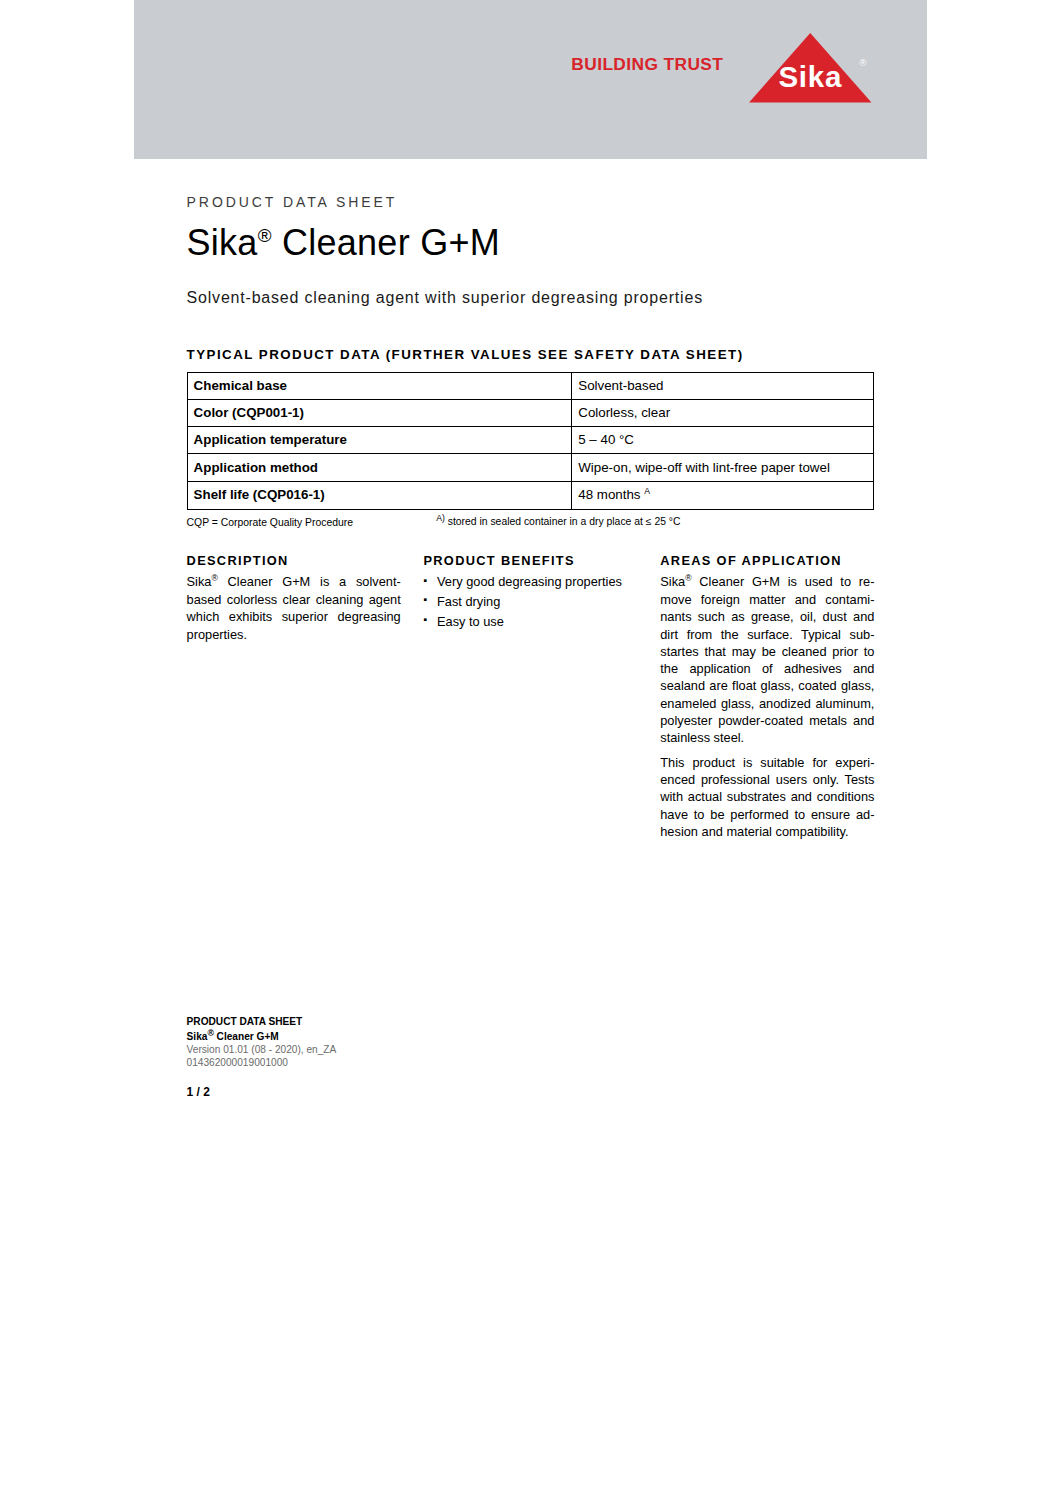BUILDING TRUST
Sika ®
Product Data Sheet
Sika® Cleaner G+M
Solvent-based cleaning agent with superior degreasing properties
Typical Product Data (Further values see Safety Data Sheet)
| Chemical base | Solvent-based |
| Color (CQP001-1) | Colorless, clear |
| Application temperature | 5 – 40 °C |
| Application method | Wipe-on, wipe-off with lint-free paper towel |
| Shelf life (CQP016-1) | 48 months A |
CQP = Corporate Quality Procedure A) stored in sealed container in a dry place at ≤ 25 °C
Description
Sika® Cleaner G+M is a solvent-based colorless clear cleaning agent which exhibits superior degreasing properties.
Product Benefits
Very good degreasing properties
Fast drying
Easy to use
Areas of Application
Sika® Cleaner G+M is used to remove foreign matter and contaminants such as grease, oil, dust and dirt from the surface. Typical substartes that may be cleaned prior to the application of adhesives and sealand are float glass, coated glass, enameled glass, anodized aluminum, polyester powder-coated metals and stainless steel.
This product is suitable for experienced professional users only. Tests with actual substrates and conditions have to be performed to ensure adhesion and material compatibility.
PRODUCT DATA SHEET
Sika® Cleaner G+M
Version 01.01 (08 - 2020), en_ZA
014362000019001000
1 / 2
...
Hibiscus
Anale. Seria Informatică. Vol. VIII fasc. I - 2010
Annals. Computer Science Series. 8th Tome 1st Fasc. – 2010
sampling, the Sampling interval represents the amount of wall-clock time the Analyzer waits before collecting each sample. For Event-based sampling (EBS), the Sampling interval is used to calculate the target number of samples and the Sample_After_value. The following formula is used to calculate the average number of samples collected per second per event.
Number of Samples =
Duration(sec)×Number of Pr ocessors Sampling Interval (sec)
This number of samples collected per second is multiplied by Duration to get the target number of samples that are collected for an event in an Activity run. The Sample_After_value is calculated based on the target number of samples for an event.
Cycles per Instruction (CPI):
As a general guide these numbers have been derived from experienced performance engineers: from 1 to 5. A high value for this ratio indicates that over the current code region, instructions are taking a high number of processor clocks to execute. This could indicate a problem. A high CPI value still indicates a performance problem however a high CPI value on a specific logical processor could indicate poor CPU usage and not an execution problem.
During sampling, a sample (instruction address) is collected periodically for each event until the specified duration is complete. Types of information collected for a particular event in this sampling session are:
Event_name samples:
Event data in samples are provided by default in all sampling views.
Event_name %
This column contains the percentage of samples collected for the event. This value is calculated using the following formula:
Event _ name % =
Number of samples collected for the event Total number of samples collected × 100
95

# What the task asks:
From the records above, retype only the lines starting at the line that contains "paper towel |" and ending at the line that contains "Areas of Application", both included.

# Result of the task:
| Application method | Wipe-on, wipe-off with lint-free paper towel |
| Shelf life (CQP016-1) | 48 months A |
CQP = Corporate Quality Procedure A) stored in sealed container in a dry place at ≤ 25 °C
Description
Sika® Cleaner G+M is a solvent-based colorless clear cleaning agent which exhibits superior degreasing properties.
Product Benefits
Very good degreasing properties
Fast drying
Easy to use
Areas of Application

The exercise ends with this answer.